Dr. Minhaj Husain, an infectious disease physician at Aurora St. Luke's Medical Center, says a person's hospital stay depends on the patients and the treatments they receive.
"Some come in with very minimal symptoms and they can be discharged in 48 hours, 72 hours," he said, "If they received multiple modalities that means they’re a lot sicker so they can have a longer course, maybe they’ll be in the hospital five, six, seven days, maybe longer ."
He says what happens when a patient leaves can also vary.
"When they leave the hospital, we like to think the worst is behind them, but unfortunately some have required re-hospitalization at times becomes symptoms kept occurring," he said.
He said sometimes the symptoms can linger.
"With COVID, you can recover but you can have relapses of symptoms, unfortunately, you can be well for a little bit and then the shortness of breath can come back. So one of the lingering symptoms can be fatigue and they can get winded easily with minimal exertion, lack of smell, lack of taste, cough very persistent, some reported weeks of cough, sometimes months," Husain said.
"For people that are already ill with COVID-19, we ask them to stay in isolation for at least ten days from the time their symptom started, it could be longer than ten days, but it wouldn’t be shorter," said Dr. Nasia Safdar, medical director for infection control at UW-Health, "If people that might require, severe illness that they go to the ICU or the immune system is compromised, those people tend to show the virus longer."
Safdar said patients who get remdesivir, the antiviral drug doctors say President Trump has received, receive the five-day course in the hospital.
"Generally people will have completed their treatment course before they leave. They still might need a little supplemental oxygen if they need it, and they might be pretty frail and might take some time to fully recover from their illness," Safdar said.

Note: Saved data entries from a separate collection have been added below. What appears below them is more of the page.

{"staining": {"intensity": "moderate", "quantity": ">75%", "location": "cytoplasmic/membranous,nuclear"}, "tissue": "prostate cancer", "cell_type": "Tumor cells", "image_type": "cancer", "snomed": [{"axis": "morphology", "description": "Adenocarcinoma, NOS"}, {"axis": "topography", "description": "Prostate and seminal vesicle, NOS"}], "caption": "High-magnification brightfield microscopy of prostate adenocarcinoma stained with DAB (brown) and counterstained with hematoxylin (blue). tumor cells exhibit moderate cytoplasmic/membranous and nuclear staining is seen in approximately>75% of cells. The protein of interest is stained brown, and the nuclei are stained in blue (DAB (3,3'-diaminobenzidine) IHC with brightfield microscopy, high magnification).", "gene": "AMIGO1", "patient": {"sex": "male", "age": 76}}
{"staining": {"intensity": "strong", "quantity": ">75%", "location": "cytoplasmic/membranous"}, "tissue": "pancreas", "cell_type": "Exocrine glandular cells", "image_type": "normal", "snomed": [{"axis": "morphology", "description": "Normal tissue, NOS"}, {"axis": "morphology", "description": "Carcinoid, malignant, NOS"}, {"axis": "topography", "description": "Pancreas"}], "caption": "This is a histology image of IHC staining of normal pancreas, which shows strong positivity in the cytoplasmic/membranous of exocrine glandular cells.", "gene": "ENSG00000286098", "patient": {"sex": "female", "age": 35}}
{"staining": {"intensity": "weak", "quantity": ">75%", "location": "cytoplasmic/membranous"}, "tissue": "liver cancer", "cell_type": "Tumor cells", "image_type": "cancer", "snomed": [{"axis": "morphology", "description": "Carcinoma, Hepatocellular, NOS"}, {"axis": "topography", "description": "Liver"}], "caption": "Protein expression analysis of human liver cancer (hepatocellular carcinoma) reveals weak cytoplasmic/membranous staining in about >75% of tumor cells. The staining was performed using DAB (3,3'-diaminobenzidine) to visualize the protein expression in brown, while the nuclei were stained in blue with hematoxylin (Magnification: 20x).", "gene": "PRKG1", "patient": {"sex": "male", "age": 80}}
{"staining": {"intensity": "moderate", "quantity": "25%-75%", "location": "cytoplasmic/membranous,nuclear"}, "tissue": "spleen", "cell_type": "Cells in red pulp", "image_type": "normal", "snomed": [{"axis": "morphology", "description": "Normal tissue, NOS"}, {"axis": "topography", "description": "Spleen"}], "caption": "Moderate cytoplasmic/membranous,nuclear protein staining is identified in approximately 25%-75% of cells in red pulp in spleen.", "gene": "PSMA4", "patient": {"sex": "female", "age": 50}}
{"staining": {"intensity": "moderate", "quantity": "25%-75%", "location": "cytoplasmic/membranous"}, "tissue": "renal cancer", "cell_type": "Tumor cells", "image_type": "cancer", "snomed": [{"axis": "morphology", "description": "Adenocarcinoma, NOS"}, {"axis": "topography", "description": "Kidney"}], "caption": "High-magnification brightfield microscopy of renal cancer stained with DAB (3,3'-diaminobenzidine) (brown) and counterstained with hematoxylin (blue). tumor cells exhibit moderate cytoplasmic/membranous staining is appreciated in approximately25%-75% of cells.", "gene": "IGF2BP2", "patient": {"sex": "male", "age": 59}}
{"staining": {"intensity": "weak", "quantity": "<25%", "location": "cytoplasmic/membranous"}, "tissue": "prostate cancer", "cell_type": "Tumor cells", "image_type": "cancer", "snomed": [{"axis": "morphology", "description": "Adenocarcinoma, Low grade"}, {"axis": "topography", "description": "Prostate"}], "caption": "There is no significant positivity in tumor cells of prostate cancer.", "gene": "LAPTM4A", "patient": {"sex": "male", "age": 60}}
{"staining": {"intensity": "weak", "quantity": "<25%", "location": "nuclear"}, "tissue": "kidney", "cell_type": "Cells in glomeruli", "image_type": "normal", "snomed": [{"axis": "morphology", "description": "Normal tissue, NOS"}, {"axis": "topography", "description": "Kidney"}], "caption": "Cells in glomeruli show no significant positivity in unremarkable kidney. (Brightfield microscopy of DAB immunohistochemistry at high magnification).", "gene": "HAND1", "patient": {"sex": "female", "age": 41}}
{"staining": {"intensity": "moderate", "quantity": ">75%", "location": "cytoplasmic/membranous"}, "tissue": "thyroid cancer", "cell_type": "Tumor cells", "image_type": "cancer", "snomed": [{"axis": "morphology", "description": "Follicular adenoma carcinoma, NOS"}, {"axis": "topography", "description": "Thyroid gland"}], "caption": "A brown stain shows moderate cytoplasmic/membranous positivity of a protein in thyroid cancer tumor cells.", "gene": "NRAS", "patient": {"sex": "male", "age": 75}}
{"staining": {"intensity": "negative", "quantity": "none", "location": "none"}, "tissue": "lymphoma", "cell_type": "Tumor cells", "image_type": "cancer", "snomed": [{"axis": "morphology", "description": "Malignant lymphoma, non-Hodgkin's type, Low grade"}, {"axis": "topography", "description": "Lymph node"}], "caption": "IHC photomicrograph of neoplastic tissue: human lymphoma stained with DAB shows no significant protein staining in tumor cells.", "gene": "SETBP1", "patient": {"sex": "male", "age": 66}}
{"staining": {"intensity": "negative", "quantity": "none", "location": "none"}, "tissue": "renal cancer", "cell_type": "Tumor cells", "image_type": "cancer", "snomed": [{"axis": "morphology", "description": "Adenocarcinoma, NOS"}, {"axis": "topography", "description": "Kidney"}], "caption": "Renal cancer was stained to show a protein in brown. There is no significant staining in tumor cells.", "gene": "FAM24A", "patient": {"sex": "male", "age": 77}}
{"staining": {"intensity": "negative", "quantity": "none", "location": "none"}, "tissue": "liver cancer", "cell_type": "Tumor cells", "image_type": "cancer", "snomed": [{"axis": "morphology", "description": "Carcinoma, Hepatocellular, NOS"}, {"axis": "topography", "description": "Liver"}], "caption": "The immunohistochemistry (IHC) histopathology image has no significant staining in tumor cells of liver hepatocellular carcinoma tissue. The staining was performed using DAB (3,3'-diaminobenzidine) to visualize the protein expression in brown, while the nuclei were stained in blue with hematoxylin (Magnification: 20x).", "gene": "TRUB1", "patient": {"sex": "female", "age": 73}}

An illness, she says, that is still unpredictable with how it impacts those infected.
"We already know the vast majority of people, even if you get COVID, will do okay, but there is such a big spectrum, and there have been 200,000 plus deaths in the U.S. so clearly there are people who don’t do well with it, " she said, "And you don’t necessarily know what group you fall into until you get ill and you realize which way it's going."